ALCUDINA




Devant les restes carbonisés d’une résidence que la décision populaire a jugée coloniale, où s’abritent désormais les signes de la résistance par sa destruction. Un changement de paradigme en revendication, et face à la gouvernance, le tag apposé transfigure la structure. Tiens en voilà un de palimpseste, du vernaculaire à l’extrême, l’architecture par résistance. Les gestes fantômes des corps incendiaires avant l’application de la sentence, et les restes de leur rayonnement sur des murs devenus désormais support des revendications par les sigles devenus la signature de la lutte [Les ombres d’Hiroshima] Les mêmes tags que je vois depuis le port face aux ferrys aux noms des résistants, ceux-ci légitimés par la Victoire, sanctifiés de leur mort sacrificielle. Sur le chemin du retour, au bord de la route, le cadavre de la voiture volée, elle aussi carbonisée et laissée pour compte. Le feu détruira les traces d’une identité personnelle, préjudiciable et condamnable ; car une sentence ne peut pas être l’action d’un individu de chair, mais celle d’un peuple refusant l’occupation. Et dans une histoire qui ne trouve sa place dans l’écrit, se fige sur la pierre, par amoncellement, les gestes de son application.

Je pense alors à la maison à Forconceddu, 1802 AML, les initiales et la date gravées sur le granit ayant servi à la construction de la maison, dans une habitation par superposition. Le mémoire gravée. La sentence a trouvé sa place dans la montagne, et la propriété dans la roche. Et le langage, dans l’origine perdu face à l’envahisseur, y trouve ses intonations babélique dans la courbure des formations qui font face depuis l’espace de l’aria, des formations polyphoniques propre à chaque village qui fait île. Le chant s’envisage alors dans sa double portée documentaire : en premier lieu un espace d’intégration syntaxique du signe, puis d’exclamation du récit par le regard topographique. Et la mémoire se définit dans cette simultanéité sensorielle, pour que dans les marge de l’histoire, dans la mouvance de la langue, se transmette la respiration puis l’expiation. A petra scritta. La mémoire sismographiée. À la transhumance, l’Alcudina,  depuis le village de Zicavu. Sur 5minutes 29, l’enregistrement sature, la voix dans un vibrato agité, les notes montent et redescendent difficilement ; quel mot témoignera autant de la vie de ce corps, de son épreuve, de son intensité. Et cette force luisante dans la chair tout autant témoigne de son irréductible nécessité.

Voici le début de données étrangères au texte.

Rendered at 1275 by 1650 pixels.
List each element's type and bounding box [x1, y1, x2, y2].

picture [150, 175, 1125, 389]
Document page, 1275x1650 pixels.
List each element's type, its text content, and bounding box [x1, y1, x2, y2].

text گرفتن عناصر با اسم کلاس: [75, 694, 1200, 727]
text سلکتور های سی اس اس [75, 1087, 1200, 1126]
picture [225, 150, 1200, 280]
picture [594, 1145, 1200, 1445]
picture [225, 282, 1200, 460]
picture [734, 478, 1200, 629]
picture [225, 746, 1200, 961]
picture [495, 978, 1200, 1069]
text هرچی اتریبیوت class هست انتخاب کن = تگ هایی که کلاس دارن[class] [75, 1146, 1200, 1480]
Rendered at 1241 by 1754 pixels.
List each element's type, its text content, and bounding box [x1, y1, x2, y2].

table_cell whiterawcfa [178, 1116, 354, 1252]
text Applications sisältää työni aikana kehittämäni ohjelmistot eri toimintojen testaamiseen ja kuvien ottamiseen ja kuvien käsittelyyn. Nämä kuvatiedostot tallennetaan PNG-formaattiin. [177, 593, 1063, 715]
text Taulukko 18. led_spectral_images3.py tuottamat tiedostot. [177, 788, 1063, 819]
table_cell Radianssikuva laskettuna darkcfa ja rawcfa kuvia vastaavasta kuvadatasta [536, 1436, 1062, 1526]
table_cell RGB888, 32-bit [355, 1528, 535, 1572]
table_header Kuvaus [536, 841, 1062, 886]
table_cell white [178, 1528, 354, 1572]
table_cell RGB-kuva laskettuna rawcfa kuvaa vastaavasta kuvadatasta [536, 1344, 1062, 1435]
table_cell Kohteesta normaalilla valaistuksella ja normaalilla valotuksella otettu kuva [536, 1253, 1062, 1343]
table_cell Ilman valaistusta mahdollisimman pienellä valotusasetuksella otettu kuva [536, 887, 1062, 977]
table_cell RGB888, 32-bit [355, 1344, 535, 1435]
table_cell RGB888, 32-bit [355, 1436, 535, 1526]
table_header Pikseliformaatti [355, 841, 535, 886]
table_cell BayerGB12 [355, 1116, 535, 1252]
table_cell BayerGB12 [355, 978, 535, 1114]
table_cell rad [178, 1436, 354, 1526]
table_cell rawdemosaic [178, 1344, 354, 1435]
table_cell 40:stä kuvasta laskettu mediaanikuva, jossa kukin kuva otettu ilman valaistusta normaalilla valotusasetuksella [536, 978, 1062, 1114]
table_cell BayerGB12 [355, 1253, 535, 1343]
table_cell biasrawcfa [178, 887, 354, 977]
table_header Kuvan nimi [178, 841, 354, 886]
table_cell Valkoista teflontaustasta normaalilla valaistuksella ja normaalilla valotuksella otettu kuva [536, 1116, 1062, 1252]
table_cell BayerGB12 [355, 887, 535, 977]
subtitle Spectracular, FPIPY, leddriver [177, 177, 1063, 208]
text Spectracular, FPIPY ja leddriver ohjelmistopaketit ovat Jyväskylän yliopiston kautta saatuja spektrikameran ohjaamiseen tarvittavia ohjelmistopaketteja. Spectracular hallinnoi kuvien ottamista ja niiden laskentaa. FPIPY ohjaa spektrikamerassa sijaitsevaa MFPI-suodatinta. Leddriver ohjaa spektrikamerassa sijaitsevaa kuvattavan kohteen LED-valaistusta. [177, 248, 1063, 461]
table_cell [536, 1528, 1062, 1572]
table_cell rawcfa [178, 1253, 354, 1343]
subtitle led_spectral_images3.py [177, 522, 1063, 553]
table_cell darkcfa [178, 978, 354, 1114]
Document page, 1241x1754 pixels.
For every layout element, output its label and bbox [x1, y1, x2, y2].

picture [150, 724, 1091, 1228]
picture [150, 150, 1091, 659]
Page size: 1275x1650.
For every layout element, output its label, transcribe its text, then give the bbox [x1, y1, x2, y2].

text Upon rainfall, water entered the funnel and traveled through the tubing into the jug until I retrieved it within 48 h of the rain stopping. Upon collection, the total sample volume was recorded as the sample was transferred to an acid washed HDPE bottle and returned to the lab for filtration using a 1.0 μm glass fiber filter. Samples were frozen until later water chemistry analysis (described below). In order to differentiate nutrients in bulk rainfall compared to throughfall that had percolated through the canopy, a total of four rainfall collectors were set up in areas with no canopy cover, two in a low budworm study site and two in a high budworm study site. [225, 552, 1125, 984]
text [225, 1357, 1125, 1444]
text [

Tu sais, à l’origine il n’y avait pas de tierce dans nos chants, elle est venue après on peut dire. A terza, c’était la voix de Dieu. Dans le corps-image du peuple, faire chant, c’est faire collectif, c’est lancer dans la houle le besoin anonyme de survivance. Car la résistance ne survit jamais à l’héroïsation de nos propres personnes, mais dans le mouvement commun, a mossa. Dans la grande symphonie de l’histoire, orchestrée, contrôlée, gouvernée, prenant ces trois voix comme un des tant de chemins à suivre d’appréhender l’histoire. Dans l'intonation, l'intensité, et dans ses variations, la puissance sismographiée. Des récits qui tiennent dans la paume de nos mains. Dans l’église, des chants disparus depuis plusieurs siècles révélés. Aujourd’hui, personne ne pourrait les chanter, dans l’ellipse s’omet les siècles de souffrance, de labeur, d’espoir, de liberté condamnée, la résistance réprimée, s'omet l'héritage des corps. Ces chants irradient mais restent indicibles, leur voix s’est figée par isolement, mais luit dans son chuchotement, et l’union de ces voix soupirantes définit une nouvelle hauteur. Ci-gît une étincelance croissante, qui se fixe sur le timbre de ces passeurs de mémoire, et par le geste, et par le regard, et par le corps un solfège d’intensités. Que soit rayonnant le corps des nôtres.